Part of what irked me about this post was the construction of two types of feminists- ‘faux feminists’ who use sunscreen and carry umbrellas and then, presumably, oppress other women into giving up their right to please their partners because they are bland echoes of western feminists; and ‘real’ feminists who, presumably, like their vaginas nice and bright and clean, but never use sunscreen. I wish such clear cut categorizations were possible, really. But even while the writer begins by constructing herself as someone who wants her vagina nice and fresh and bright and therefore is in favour of the Clean and Dry Intimate Wash, as we continue reading the post and her responses to the comments it is clear that she does not count herself among the target audience for this product.

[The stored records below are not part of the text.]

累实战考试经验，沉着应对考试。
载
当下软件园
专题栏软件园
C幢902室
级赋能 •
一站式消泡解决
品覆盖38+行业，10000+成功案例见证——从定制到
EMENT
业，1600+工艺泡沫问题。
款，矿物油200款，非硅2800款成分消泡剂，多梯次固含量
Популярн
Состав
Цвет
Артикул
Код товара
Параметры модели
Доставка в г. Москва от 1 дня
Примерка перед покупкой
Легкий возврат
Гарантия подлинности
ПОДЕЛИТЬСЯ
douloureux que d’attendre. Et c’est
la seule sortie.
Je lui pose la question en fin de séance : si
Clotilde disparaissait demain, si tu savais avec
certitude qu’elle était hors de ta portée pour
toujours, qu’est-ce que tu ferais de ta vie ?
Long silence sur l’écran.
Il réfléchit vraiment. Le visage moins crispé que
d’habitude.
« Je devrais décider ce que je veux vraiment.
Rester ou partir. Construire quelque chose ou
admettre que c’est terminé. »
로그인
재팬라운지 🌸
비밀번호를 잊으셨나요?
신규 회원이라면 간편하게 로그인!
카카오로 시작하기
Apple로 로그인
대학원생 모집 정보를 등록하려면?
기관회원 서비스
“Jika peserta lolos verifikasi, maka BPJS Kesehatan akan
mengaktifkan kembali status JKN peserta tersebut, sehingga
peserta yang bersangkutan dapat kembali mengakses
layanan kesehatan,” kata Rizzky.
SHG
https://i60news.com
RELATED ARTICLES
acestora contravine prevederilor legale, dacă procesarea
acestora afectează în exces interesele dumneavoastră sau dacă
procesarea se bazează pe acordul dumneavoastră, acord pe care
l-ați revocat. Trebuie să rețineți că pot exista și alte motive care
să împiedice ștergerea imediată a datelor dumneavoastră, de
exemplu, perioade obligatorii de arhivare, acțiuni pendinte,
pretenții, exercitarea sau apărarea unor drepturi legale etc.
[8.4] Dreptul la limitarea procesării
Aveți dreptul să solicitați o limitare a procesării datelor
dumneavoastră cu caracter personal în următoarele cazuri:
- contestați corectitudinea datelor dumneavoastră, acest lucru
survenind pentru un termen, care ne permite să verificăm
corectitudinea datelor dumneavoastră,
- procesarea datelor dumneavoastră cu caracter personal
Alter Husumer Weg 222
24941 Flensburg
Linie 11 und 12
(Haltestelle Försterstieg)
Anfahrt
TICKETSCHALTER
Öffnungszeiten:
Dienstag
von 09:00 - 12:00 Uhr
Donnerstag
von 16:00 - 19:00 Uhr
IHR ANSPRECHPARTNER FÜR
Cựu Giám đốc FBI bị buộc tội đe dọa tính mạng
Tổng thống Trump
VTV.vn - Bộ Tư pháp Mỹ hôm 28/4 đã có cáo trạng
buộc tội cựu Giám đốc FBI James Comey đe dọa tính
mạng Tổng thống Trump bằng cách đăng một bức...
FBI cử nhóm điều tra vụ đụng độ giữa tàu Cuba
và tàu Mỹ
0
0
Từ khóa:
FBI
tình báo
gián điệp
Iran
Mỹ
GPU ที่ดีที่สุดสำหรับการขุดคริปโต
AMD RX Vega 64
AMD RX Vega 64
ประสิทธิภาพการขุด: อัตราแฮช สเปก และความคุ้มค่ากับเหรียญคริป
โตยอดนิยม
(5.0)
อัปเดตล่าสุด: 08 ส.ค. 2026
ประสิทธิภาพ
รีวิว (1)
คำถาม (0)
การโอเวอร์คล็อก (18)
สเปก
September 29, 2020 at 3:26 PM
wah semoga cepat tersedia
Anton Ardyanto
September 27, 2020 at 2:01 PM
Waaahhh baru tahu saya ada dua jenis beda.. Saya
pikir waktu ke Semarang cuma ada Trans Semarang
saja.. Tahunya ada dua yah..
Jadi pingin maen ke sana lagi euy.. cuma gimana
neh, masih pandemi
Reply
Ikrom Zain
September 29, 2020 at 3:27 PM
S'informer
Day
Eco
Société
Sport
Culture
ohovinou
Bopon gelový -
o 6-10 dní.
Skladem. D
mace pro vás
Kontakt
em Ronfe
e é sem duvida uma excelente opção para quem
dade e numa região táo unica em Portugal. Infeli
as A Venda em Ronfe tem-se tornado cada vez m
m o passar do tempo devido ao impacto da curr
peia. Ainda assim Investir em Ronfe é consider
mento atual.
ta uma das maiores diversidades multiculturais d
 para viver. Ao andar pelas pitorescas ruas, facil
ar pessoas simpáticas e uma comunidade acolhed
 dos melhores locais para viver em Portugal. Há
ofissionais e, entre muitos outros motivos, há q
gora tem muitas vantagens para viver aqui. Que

Why am I nitpicking? Because for me this is as dangerous a sleight of hand as people arguing that criticizing Fair and Lovely is anti-feminist because some women, somewhere, ( not us, you see, but someone out there, not quite like us) find both the product and its narratives of fairness- as-empowerment useful. Representation is always a tricky issue: it would be just as simplistic if I were to argue that the blogger in question can make a certain argument only if she occupies a specific subject position and speaks from the lived experience of her body. But perhaps I would argue that for me, being part of a fair and healthy discussion implies exploring my relative subject position before I speak for another.
this is really bold topic you have written on.bravo indeed
It is really liberating to read this something like this especially in a time when feminism as a term is thoroughly misrepresented and misunderstood. More than that it is a good piece of writing in a while.